German Chancellor Gerhard Schroeder has let a wildfire of anti-Americanism rage out of control in a desperate attempt to secure a victory in tomorrow's elections. Justice Minister Herta Daeubler-Gmelin's comparison of President Bush's method in confronting Iraq with Adolf Hitler's tactics is outrageous, but unfortunately not surprising. In the last month, Mr. Schroeder has used criticism of America's threats to invade Iraq as a platform to gain points with voters and it has worked. Mr. Schroeder's party has moved from five points behind his challenger Bavarian Premier Edmund Stoiber's conservative CDU/CSU coalition in the polls to a dead heat.
The most recent war of words began when the justice minister told a group of trade unionists that, by pressuring Iraq, "Bush wants to distract attention from his domestic problems. That is a popular method. Hitler also used it," the southern daily Schwaebischen Tagblatt reported. The report also quoted her as saying that "Bush would be sitting in prison today" if American laws against insider trading had been in place when he worked in the oil industry in Texas. The justice minister denies making the comparison between Mr. Bush and Hitler. But the paper, which says it even read the quote slowly back to the minister before it was published, is standing by its story.

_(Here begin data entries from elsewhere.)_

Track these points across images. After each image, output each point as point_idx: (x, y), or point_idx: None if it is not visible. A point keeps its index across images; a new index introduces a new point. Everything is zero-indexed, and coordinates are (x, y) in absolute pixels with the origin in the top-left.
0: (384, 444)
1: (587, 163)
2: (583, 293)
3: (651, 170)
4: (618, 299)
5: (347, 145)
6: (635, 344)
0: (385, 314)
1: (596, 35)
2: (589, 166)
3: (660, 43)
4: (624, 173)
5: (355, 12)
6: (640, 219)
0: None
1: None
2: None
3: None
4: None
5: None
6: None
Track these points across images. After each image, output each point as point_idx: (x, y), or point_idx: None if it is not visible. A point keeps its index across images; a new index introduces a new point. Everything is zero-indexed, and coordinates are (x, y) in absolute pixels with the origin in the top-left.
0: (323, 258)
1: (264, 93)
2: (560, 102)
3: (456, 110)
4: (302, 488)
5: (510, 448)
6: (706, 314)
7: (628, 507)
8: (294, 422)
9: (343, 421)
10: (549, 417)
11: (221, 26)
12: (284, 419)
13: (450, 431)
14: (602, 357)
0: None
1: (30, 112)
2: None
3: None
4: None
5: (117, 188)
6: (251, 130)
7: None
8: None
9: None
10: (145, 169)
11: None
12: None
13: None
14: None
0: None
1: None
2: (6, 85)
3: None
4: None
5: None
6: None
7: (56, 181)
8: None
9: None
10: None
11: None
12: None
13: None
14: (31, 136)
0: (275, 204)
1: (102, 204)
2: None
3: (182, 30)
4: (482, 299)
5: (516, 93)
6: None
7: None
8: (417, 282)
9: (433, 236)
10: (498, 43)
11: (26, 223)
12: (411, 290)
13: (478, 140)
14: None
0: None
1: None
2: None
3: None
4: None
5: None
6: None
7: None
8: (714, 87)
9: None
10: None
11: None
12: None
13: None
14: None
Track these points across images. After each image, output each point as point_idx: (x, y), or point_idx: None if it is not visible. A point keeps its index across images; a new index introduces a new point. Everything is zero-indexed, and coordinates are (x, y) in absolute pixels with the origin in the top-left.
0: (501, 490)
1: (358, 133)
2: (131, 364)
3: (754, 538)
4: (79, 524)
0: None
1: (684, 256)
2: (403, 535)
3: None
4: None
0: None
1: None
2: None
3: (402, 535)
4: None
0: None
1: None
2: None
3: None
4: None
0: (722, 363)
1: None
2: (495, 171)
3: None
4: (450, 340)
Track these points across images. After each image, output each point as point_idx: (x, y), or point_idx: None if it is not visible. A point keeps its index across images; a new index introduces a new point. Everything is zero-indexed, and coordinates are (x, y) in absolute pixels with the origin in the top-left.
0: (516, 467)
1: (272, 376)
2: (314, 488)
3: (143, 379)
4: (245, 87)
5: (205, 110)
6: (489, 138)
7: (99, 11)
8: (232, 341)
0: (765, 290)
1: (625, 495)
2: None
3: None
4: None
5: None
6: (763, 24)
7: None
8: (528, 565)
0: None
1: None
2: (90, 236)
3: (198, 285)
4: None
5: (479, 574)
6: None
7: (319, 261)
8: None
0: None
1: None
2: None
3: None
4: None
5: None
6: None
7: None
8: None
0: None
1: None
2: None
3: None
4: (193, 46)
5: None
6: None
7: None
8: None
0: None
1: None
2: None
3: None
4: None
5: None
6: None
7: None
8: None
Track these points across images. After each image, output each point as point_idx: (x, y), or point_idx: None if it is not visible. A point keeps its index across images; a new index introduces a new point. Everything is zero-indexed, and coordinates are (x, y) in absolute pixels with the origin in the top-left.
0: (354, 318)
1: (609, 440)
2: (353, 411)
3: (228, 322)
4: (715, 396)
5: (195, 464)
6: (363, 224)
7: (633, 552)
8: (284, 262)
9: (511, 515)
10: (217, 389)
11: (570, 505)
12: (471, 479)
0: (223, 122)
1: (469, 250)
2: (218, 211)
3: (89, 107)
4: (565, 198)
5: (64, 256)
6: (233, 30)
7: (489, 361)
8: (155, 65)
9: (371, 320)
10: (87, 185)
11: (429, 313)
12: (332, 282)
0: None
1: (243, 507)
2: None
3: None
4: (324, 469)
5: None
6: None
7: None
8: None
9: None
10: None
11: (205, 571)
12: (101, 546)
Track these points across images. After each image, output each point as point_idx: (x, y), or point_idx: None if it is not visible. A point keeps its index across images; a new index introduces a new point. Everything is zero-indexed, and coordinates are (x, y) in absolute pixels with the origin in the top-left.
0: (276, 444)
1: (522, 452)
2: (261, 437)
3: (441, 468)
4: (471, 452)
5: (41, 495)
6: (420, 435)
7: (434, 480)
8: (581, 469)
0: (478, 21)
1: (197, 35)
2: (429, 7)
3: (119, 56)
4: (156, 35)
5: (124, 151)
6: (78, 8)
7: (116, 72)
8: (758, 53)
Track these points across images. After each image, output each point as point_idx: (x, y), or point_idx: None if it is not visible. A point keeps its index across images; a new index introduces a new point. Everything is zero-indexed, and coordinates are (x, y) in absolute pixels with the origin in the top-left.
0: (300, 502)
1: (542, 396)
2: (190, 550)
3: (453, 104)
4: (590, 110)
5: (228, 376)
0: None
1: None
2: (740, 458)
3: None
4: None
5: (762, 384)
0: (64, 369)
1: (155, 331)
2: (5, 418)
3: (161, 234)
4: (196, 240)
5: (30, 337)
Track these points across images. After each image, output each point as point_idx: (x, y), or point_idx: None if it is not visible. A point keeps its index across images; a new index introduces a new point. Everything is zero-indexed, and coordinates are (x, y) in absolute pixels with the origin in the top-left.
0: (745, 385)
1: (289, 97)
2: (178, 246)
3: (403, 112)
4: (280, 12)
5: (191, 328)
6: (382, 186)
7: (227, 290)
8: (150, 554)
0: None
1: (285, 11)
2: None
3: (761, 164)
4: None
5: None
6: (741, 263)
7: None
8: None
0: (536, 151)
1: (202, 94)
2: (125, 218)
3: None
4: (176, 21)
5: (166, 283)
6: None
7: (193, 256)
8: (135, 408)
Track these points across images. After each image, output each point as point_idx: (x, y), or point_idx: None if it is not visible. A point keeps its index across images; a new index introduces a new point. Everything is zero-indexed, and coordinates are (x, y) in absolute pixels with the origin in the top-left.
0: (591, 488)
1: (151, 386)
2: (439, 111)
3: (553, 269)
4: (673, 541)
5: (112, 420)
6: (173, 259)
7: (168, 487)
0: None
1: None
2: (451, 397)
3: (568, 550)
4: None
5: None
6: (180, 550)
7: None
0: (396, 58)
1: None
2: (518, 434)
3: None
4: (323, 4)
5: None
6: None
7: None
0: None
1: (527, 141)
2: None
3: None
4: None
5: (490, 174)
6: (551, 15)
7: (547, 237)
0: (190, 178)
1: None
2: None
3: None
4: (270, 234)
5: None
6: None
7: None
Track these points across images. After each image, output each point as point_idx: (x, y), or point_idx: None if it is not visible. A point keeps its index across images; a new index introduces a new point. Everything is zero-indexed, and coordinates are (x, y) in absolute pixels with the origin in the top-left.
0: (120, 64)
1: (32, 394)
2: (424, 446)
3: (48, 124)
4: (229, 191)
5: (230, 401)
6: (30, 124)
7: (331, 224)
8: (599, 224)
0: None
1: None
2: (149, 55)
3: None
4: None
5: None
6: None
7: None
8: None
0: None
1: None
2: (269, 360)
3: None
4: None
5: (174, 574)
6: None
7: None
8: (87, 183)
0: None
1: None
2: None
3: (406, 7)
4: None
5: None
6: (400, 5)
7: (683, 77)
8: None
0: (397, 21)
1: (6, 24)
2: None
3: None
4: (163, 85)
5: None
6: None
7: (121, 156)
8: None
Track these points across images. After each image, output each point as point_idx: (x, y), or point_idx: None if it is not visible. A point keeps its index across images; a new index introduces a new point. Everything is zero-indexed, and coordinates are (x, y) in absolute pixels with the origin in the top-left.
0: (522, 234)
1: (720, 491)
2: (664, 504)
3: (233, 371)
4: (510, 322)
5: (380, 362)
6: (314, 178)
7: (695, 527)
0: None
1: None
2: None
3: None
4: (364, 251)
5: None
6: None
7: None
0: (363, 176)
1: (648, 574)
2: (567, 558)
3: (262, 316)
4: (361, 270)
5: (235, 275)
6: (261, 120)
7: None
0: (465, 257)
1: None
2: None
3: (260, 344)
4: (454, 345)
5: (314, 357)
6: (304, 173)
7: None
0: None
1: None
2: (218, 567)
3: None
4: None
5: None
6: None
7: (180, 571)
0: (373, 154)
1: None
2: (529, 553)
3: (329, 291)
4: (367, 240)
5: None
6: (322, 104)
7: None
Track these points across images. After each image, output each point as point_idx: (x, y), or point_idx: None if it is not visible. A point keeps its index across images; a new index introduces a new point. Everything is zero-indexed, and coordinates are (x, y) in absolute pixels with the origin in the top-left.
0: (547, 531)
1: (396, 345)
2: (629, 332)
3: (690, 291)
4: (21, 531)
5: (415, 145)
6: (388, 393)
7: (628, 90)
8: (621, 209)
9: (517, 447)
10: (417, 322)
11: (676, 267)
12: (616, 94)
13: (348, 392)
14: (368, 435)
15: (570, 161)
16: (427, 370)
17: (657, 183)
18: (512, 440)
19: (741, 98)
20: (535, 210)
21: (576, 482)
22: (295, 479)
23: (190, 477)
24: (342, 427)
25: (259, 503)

When the rest of the world grieved on the anniversary of September 11 and expressed sympathy for the United States, Germany was in the height of its anti-American election campaign. Mr. Schroeder had warned the United States the week before against putting Germany in a position of "subordination" by threatening military intervention in Iraq, and said there is no need to call the president to discuss the differences between the two leaders. And at a September 11 memorial service held at a Berlin museum next to Checkpoint Charlie for American Embassy officers and their guests, young German students wedged anti-American rhetoric between messages of condolences. In a dramatic reading of letters from young Germans to America after September 11, warnings for America not to use the same tools as the terrorists were found among the thoughts from well-wishers.
As critical as Mr. Stoiber has been of Mr. Schroeder's anti-American sentiment, Mr. Stoiber has remained conflicted over supporting the United States in any potential military intervention in Iraq.
Neither Mr. Bush nor Hitler will be on the ballot tomorrow. Both Mr. Stoiber and Mr. Schroeder have made clear what and whom they are against, but German politicians and voters must now decide what they are voting for. Starting with aiming toward positive trans-Atlantic relations may not be a bad idea.